Among the entries below, tally the lines that include "SetVersionsUrl", and give the number alone.

▬▬▬

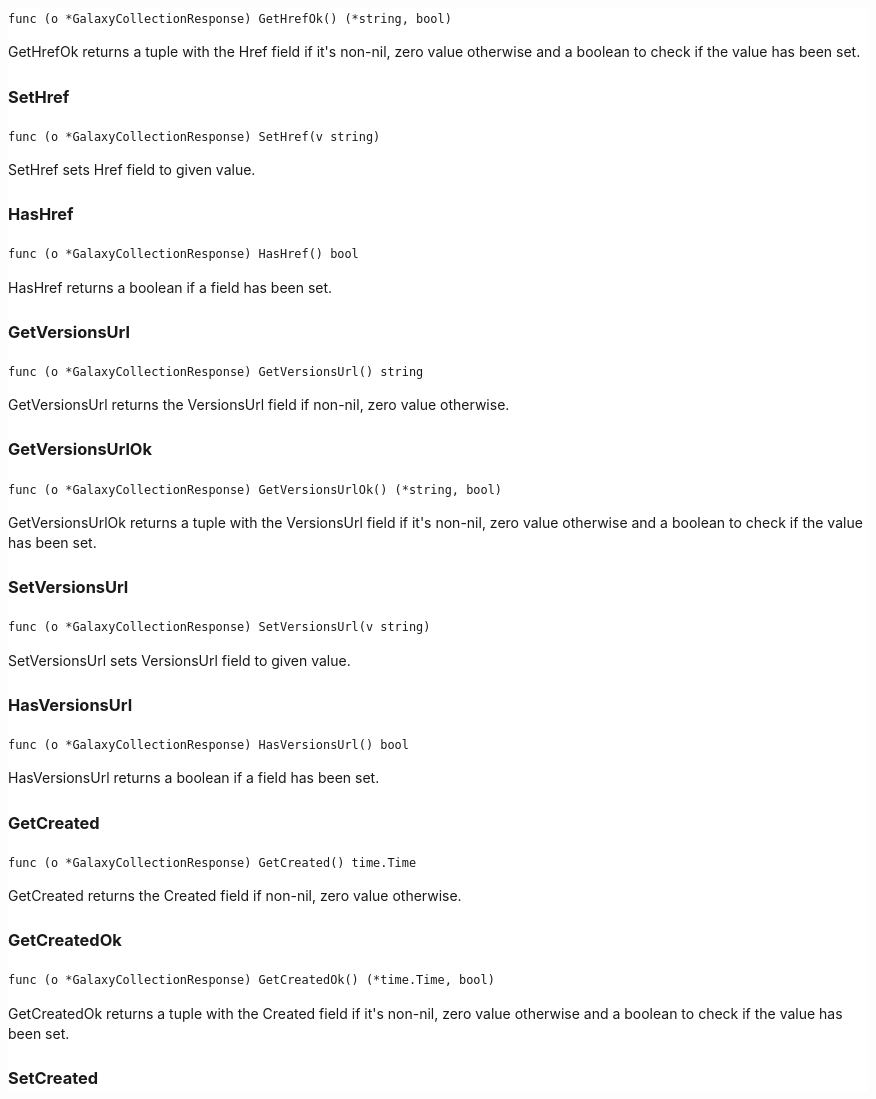 `func (o *GalaxyCollectionResponse) GetHrefOk() (*string, bool)`

GetHrefOk returns a tuple with the Href field if it's non-nil, zero value otherwise
and a boolean to check if the value has been set.

### SetHref

`func (o *GalaxyCollectionResponse) SetHref(v string)`

SetHref sets Href field to given value.

### HasHref

`func (o *GalaxyCollectionResponse) HasHref() bool`

HasHref returns a boolean if a field has been set.

### GetVersionsUrl

`func (o *GalaxyCollectionResponse) GetVersionsUrl() string`

GetVersionsUrl returns the VersionsUrl field if non-nil, zero value otherwise.

### GetVersionsUrlOk

`func (o *GalaxyCollectionResponse) GetVersionsUrlOk() (*string, bool)`

GetVersionsUrlOk returns a tuple with the VersionsUrl field if it's non-nil, zero value otherwise
and a boolean to check if the value has been set.

### SetVersionsUrl

`func (o *GalaxyCollectionResponse) SetVersionsUrl(v string)`

SetVersionsUrl sets VersionsUrl field to given value.

### HasVersionsUrl

`func (o *GalaxyCollectionResponse) HasVersionsUrl() bool`

HasVersionsUrl returns a boolean if a field has been set.

### GetCreated

`func (o *GalaxyCollectionResponse) GetCreated() time.Time`

GetCreated returns the Created field if non-nil, zero value otherwise.

### GetCreatedOk

`func (o *GalaxyCollectionResponse) GetCreatedOk() (*time.Time, bool)`

GetCreatedOk returns a tuple with the Created field if it's non-nil, zero value otherwise
and a boolean to check if the value has been set.

### SetCreated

▬▬▬

| SOLUTION |
3